Two direct criticisms of choices made in this episode: In Terror of the Autons the program took flak for showing Autons disguised as policemen. Here they have policemen machine gunning a group of people, including an innocent civilian, down. And that doesn't sit right with me. But what's worse is the effect of the gas. You could easily portray it as just killing them and they dropping dead but the hideous mutation the victims suffered looks horrible. It fits in with a trend the series has taken this series with lots of creatures spurting green goo when killed and a corpse mounted in a piece of machinery and I think attracted some criticism at the time.

Some questions: If nothing anachronistic is to be taken by Lytton's troops to Earth, hence his Policemen using machine guns, then what's that trooper in the warehouse doing wearing his futuristic body armour? Why, when Turlough makes his way through the Daleks ship, are their prison space station crew bodies lying in the corridors? And what use is his handkerchief going to be against the has used to kill them? I assume he must be using it to mask the smell of the bodies. Where's the Dalek control room noise? Ever present since the first Dalek story it's missing in the scenes on the bridge of the Dalek ship. What's the technician Kiston suddenly doing wearing armour at the end of the scene where he repairs Davros? Yes it makes sense to have it as there's members of the crew still out there that might be a threat but he's not wearing it anywhere else in his scenes and you don't see it. Did he take it off to work on Davros and then put it back on again? And Lytton's line "there are still members of the crew still alive" needed to go through script editing one more time to remove the double use of "still" from it.

Let me remind you how season 20 ended in strike chaos:

The Daleks had been absent from the show since 1979's Destiny of the Daleks and the closing story of the season, known either as Warhead or The Return, was designed to return them to the screen in a manner similar to the previous year's Earthshock. The same writer, script editor Eric Saward, and director Peter Grimwade were assigned to the story.
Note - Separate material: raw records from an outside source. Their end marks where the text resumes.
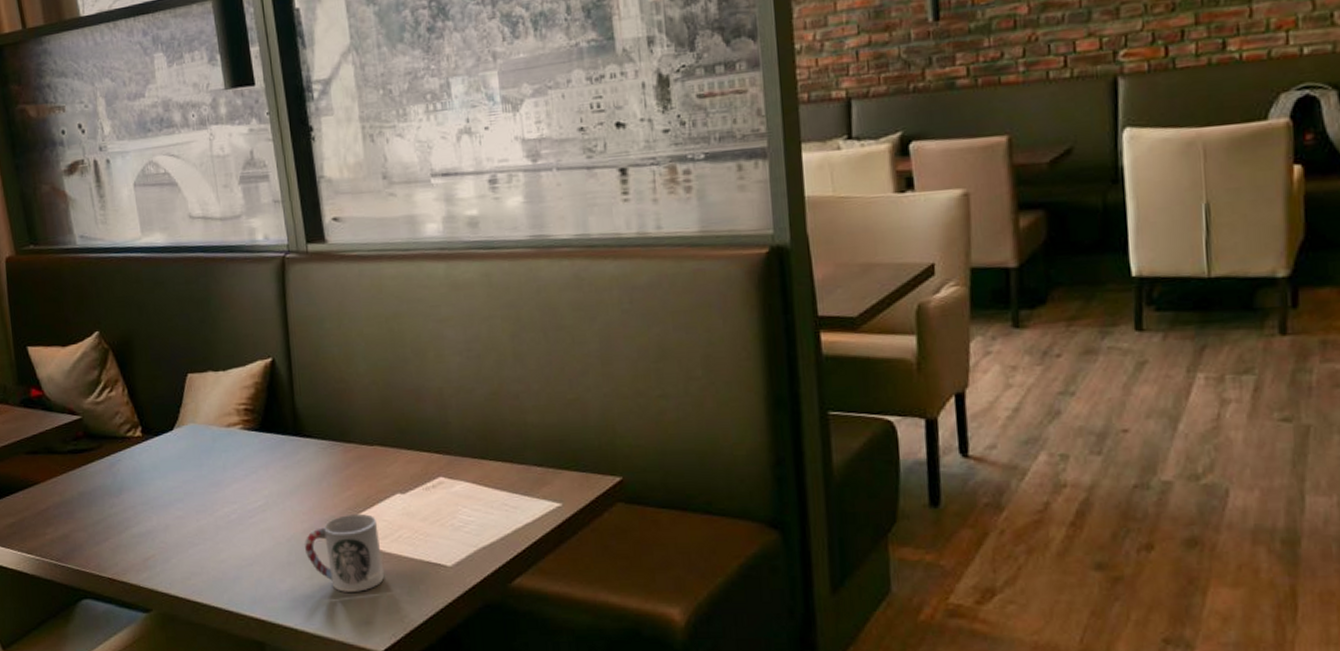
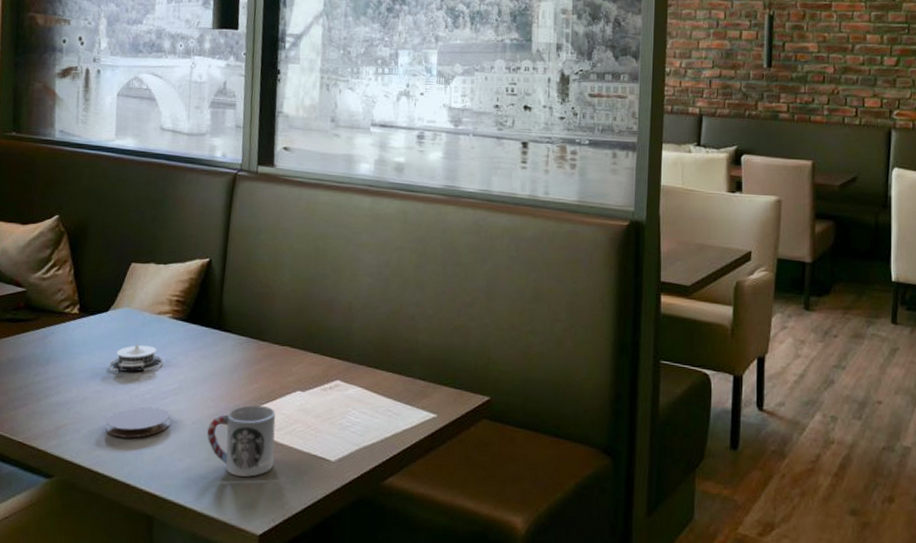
architectural model: none [185,460,243,495] -> present [109,343,163,372]
coaster: none [194,527,263,564] -> present [105,406,171,439]

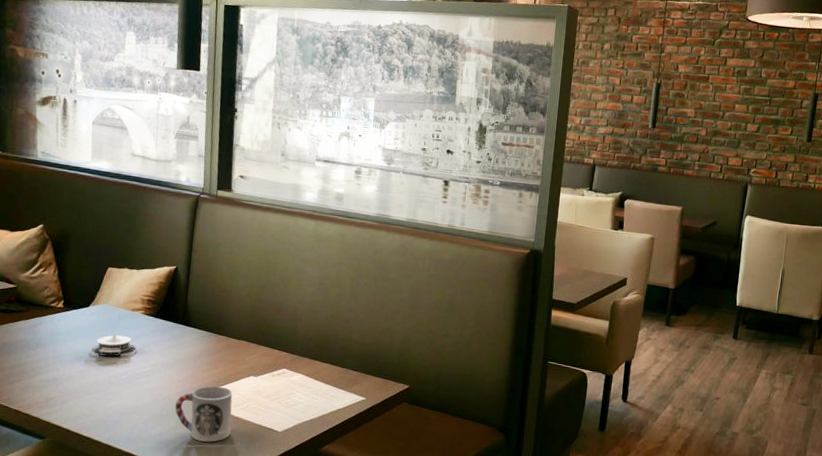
coaster: present [105,406,171,439] -> none [89,384,144,410]

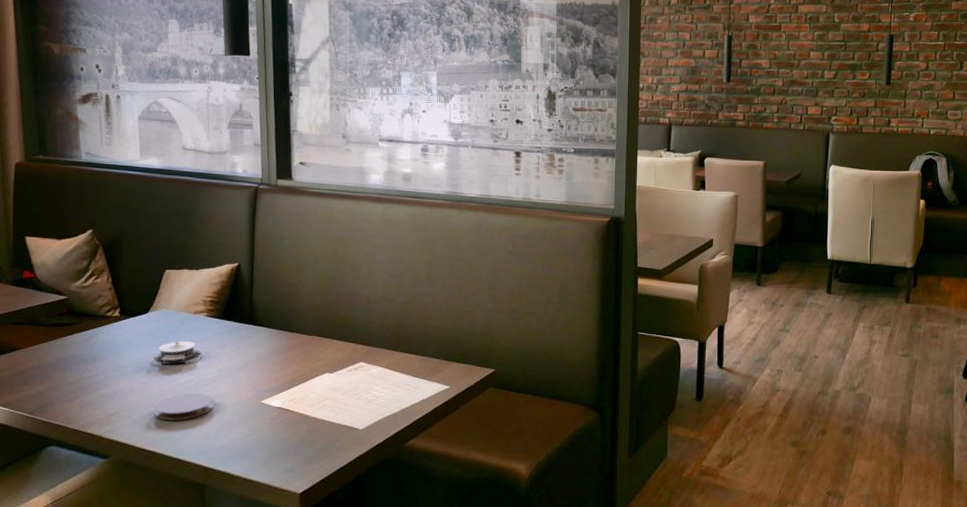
coaster: none [89,384,144,410] -> present [154,393,213,421]
cup: present [175,386,233,442] -> none [248,386,309,447]

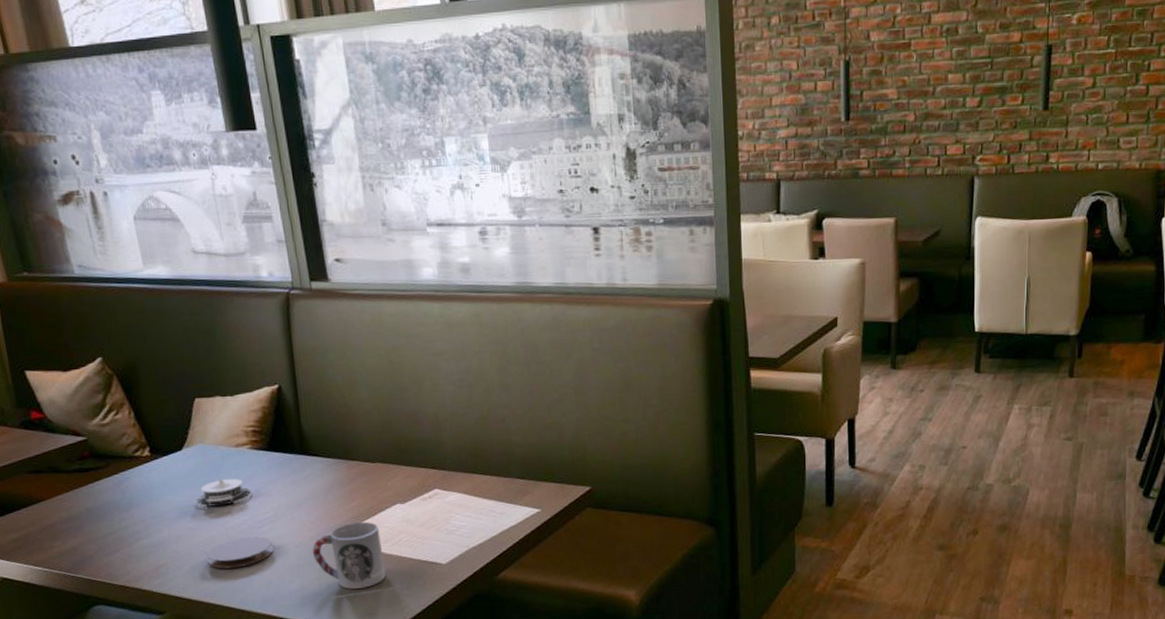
cup: none [248,386,309,447] -> present [312,521,386,589]

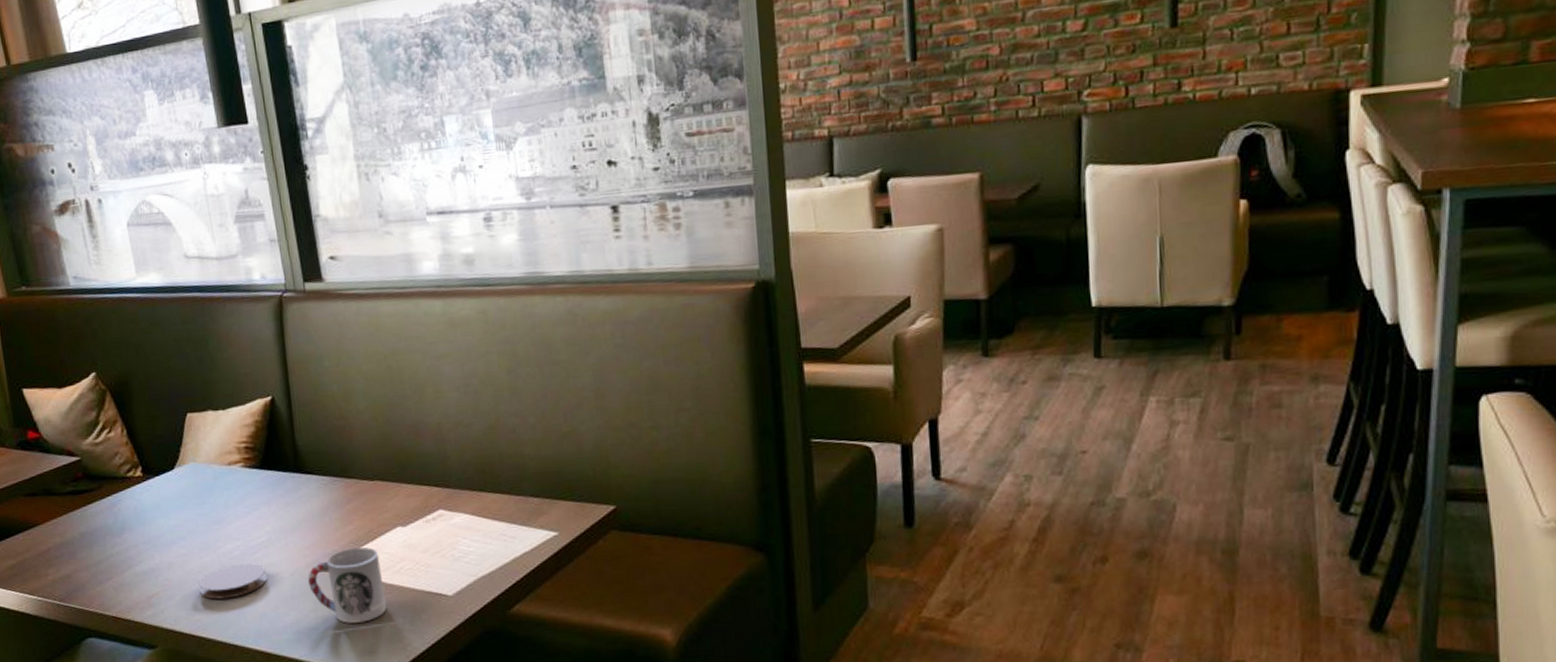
architectural model: present [195,477,252,508] -> none [187,498,245,533]

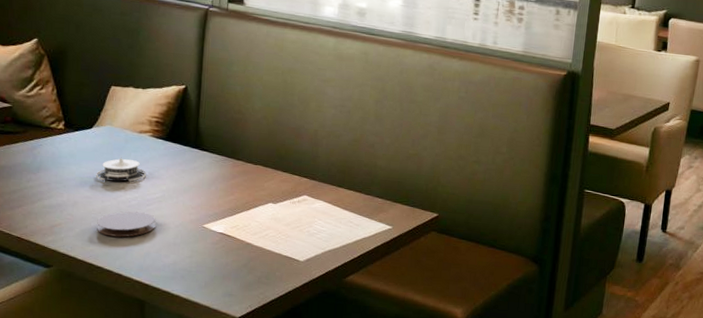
architectural model: none [187,498,245,533] -> present [96,157,146,182]
cup: present [308,547,387,623] -> none [189,213,251,272]

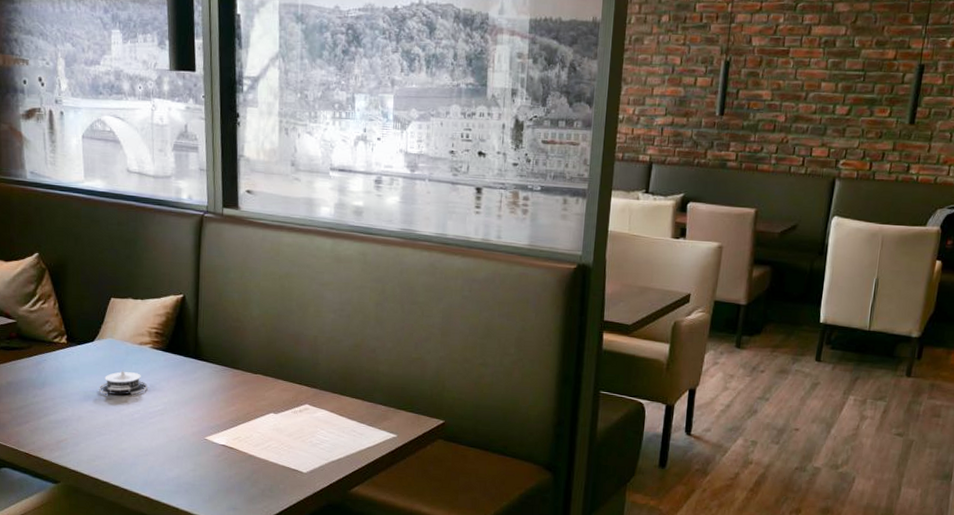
coaster: present [97,211,156,237] -> none [101,424,159,452]

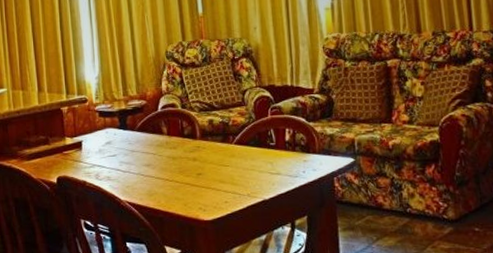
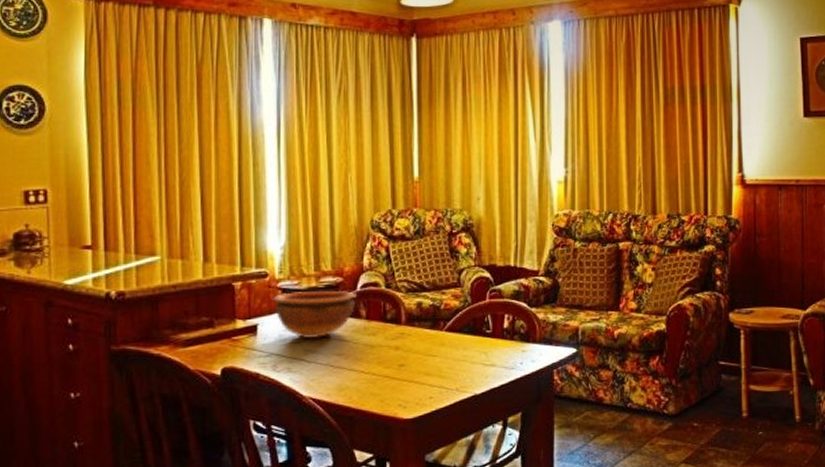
bowl: none [92,111,159,153] -> present [273,290,358,339]

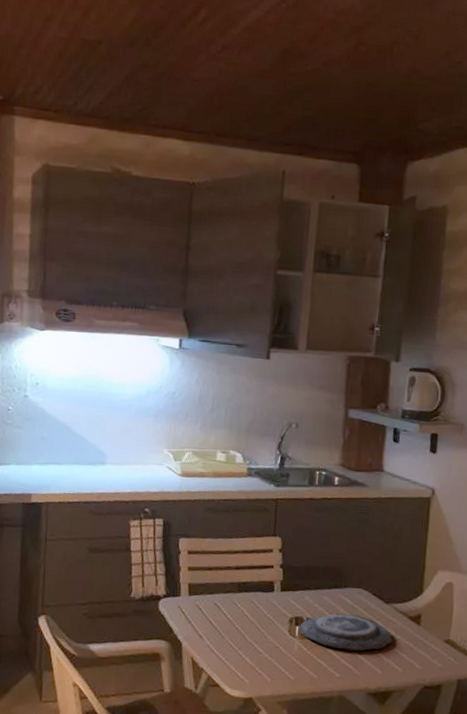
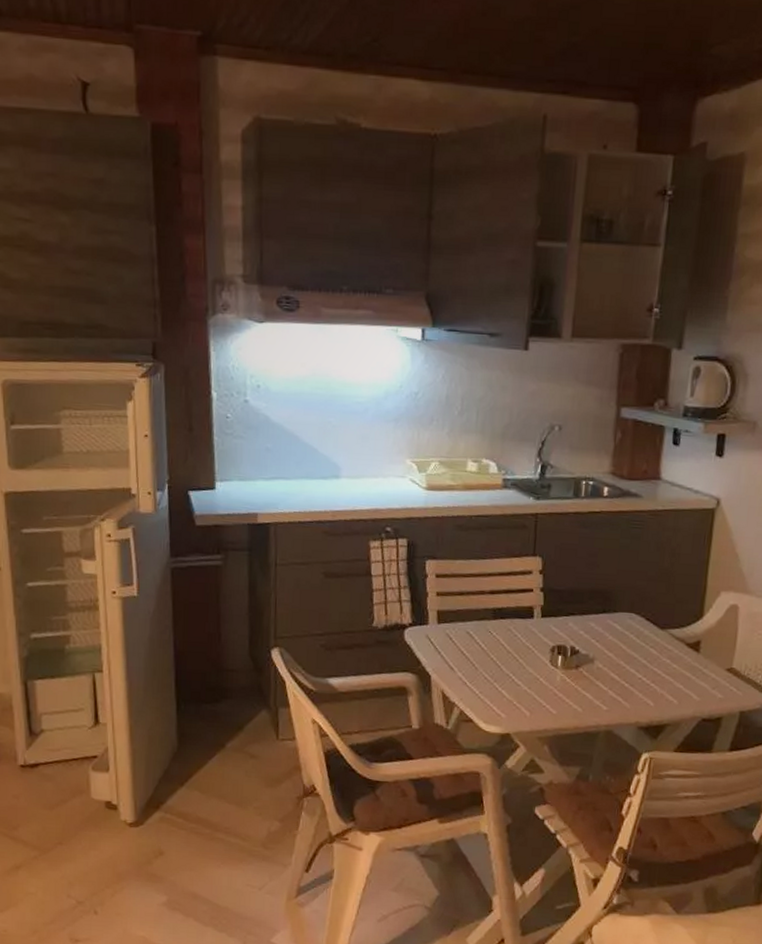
plate: present [299,613,393,651] -> none [562,640,668,682]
Unfortunately during late 1982 production work at the BBC was halted by the electricians union. Enlightenment, the third & closing chapter of the story of Turlough & the Black Guardian, was due in the studio at that time and had to be rescheduled. The only slots that producer John Nathan-Turner could use were those allocated to Warhead/Return so that production was reluctantly cancelled. Peter Grimwade took the crew out for a commiseratory lunch but didn't invite John Nathan-Turner. Some versions of the story say Grimwade forgot to invite the producer, others that he planned to take him for supper later. Either way round, Nathan Turner felt snubbed by what happened and as a result Grimwade never directed for the series again (he would write one story for the following year) and is probably a contributing factor towards souring relations between producer and script editor.
So Saward had a completed Dalek script in the bad and ready to go at the start of this season. A simple retitle, a new director in debutant Matthew Robinson, plus a few tweaks to the script and it was ready to go as a four part story and slotted into place as the fourth tale that season. Problems arose when it was realised that the planned transmission dates for Resurrection of the Daleks on the 9th, 10th, 16th & 17th February 1984 clashed with the end of the days coverage of the 1984 Winter Olympics held in Sarajevo in Yugoslavia (now in present day Bosnia-Herzegovina) on 8th–19th February that year. Faced with the possibility of taking a 2 week break between episode, as happened between The Mind Robber & The Invasion for the 1968 Olympics producer John Nathan-Turner had his four 25 minute episodes re-edited into two 45 minute episodes and broadcast them on the Wednesday night of these two weeks. For the record the break between the original parts 1 & 2 occurs when the Dalek materialises in the warehouse: we know this because the serial was sold abroad as a 4 part version and, as we'll see tomorrow, the vast majority of it's commercial releases have involved the four part version.

But recall if you will my Season 20 experience: Wednesday night is cub night. One was not pleased to find the Daleks' return going out on a Wednesday night and this week I refused to go. And got away with it!